Minister recalls football glory days
SOME of the glory days of Kerry football feature in a new book by Arts Minister Jimmy Deenihan.
Mr Deenihan, who won five All-Ireland senior football medals, reveals his main influences were his father Mick -- who passed away in 1974 having never seen his only son lift the Sam Maguire or be elected to politics -- and his mother Mary Ellen.
"Since my childhood, he had one ambition for me -- to play for Kerry -- and he did everything possible, until his death in 1974, to help me achieve that end," Mr Deenihan writes of his dad.
But the book, My Sporting Life', published by Red Hen Publishing and launched this weekend in Listowel by legendary GAA manager Mick O'Dwyer, is the story of his life from the time his mother brought home a brown rubber ball from Puck Fair, through his years as a player and coach, and the part sport has continued to play in his life as a politician.
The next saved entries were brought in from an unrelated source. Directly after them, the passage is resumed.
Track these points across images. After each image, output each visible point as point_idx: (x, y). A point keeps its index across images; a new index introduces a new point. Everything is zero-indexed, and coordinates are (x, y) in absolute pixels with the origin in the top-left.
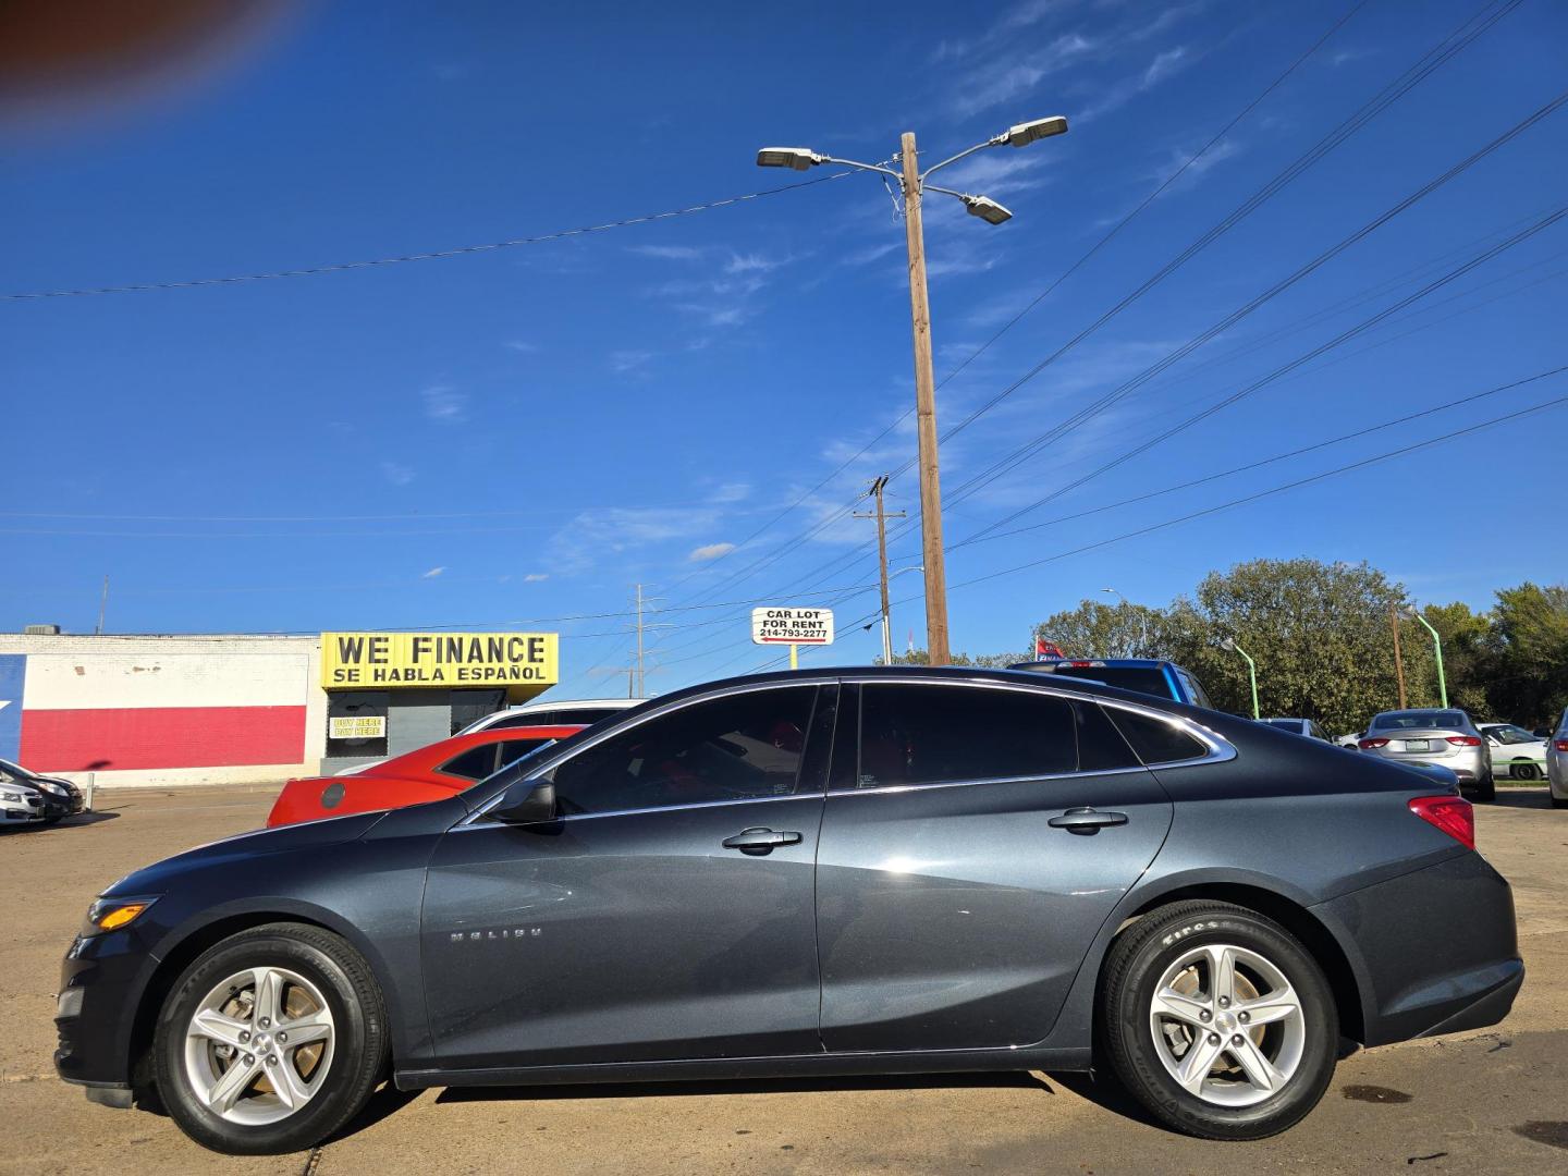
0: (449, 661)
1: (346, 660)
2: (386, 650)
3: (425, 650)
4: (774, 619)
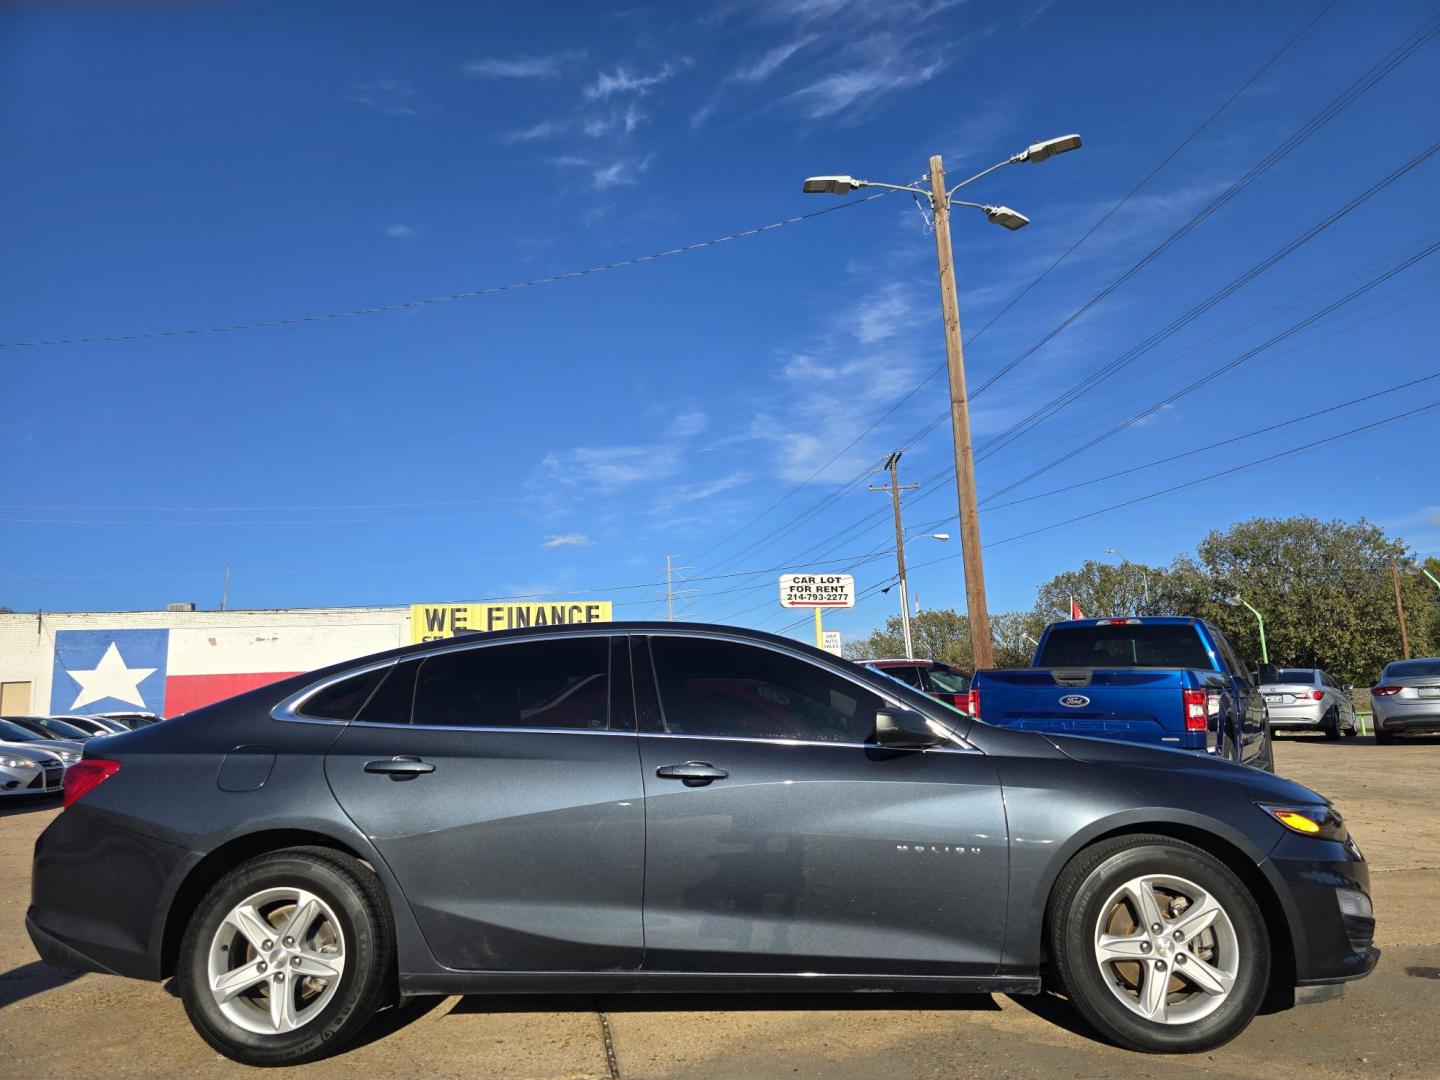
1: (431, 628)
2: (465, 619)
3: (498, 618)
4: (800, 584)
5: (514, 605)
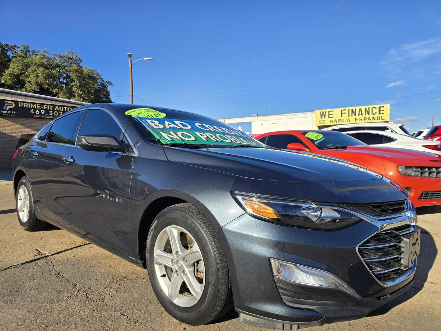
0: (352, 116)
1: (322, 118)
2: (333, 114)
3: (344, 113)
5: (350, 108)
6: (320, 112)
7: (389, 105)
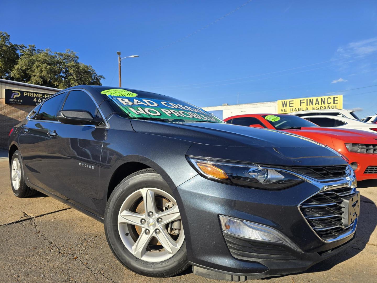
0: (310, 105)
1: (283, 107)
2: (293, 104)
3: (303, 103)
5: (308, 99)
6: (282, 102)
7: (342, 96)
"Football has united the country more than anything else and more differences were settled around the goal posts of Ireland than around the altar," Mr Deenihan told the Irish Independent.
The proceeds go to the Lartigue Monorail Restoration Project in Listowel, which cost €2m and now owes €40,000, which Mr Deenihan hopes the book will help clear.
His old football adversary, Jimmy Barry Murphy, will launch the book tonight in the River Lee Hotel, Cork, and on Tuesday, Tony Hanahoe will do the honours in the National Museum in Kildare Street, Dublin.